- Born: 20 February 1920 Michelau in Oberfranken, Weimar Germany
- Died: 11 July 2000 (aged 80)
- Allegiance: Nazi Germany
- Branch: Luftwaffe
- Service years: 1939–1945
- Rank: Oberleutnant
- Unit: JG 26
- Conflicts: World War II

= Otto Stammberger =

German aviator and World War II flying ace

Otto Stammberger (20 February 1920 – 11 July 2000) was a German aviator and World War II flying ace.

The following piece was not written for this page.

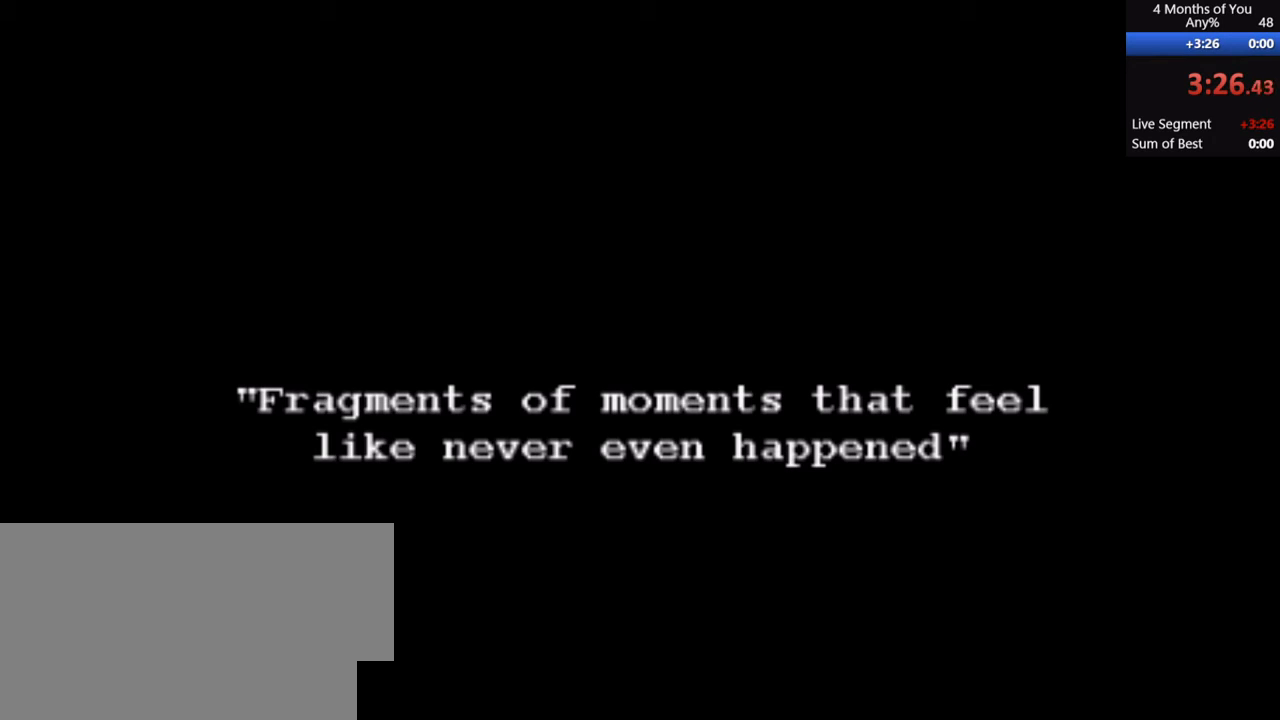
{"keys": ["a"], "mouse": [], "events": [[100, "space", "up"], [300, "e", "down"], [333, "e", "up"], [367, "space", "down"], [467, "space", "up"], [500, "a", "down"]]}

On 26 February 1943, Stammberger was appointed Staffelkapitän of 4. Staffel of Jagdgeschwader 26 "Schlageter" (JG 26—26th Fighter Wing). He succeeded Oberleutnant Kurt Ebersberger who was transferred. On 13 May, he was shot down in his Focke-Wulf Fw 190 A-4 (Werknummer 0739—factory number). He bailed out near Lynck, located approximately 3 km south-southwest of Looberghe. Due to his injuries sustained, he was replaced by Leutnant Helmut Hoppe as commander of the Staffel.

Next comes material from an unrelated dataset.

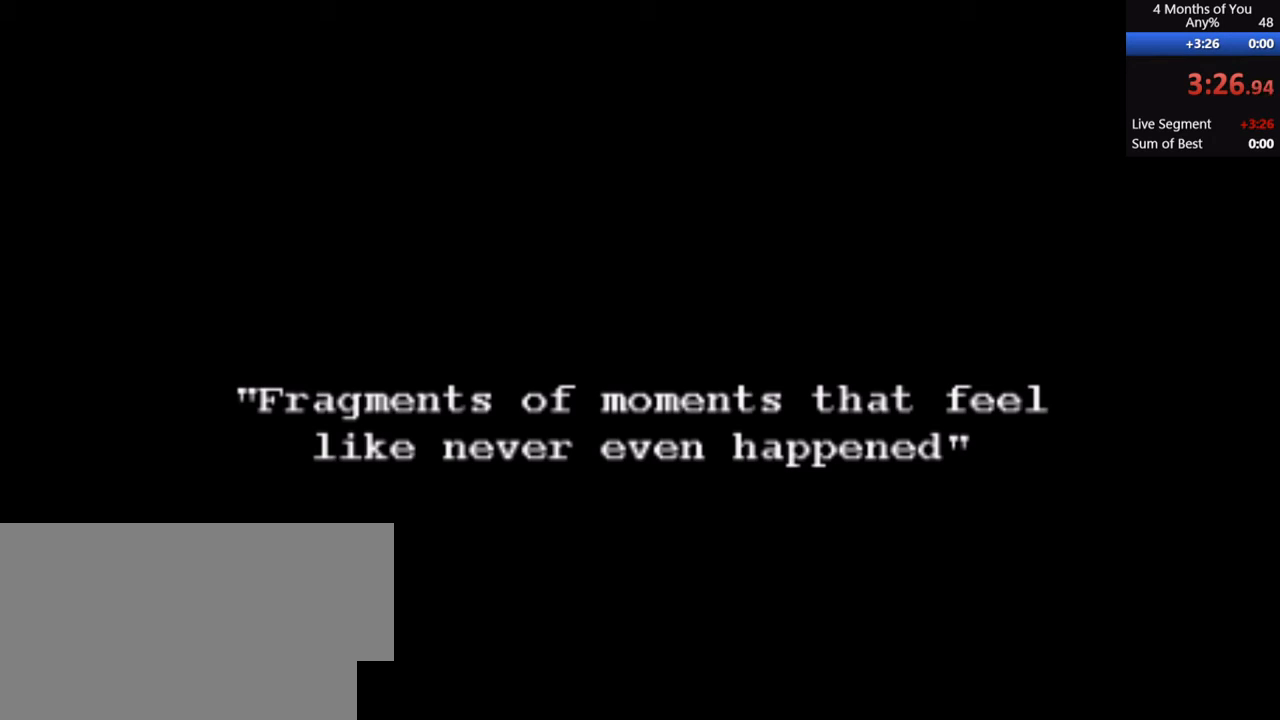
{"keys": [], "mouse": [], "events": [[100, "a", "up"], [233, "a", "down"], [433, "a", "up"]]}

Mathews and Foreman, authors of Luftwaffe Aces – Biographies and Victory Claims, researched the German Federal Archives and found records for seven aerial victory claims, plus four further unconfirmed claims. All of his aerial victories were claimed over the Western Allies and includes five four-engine bombers.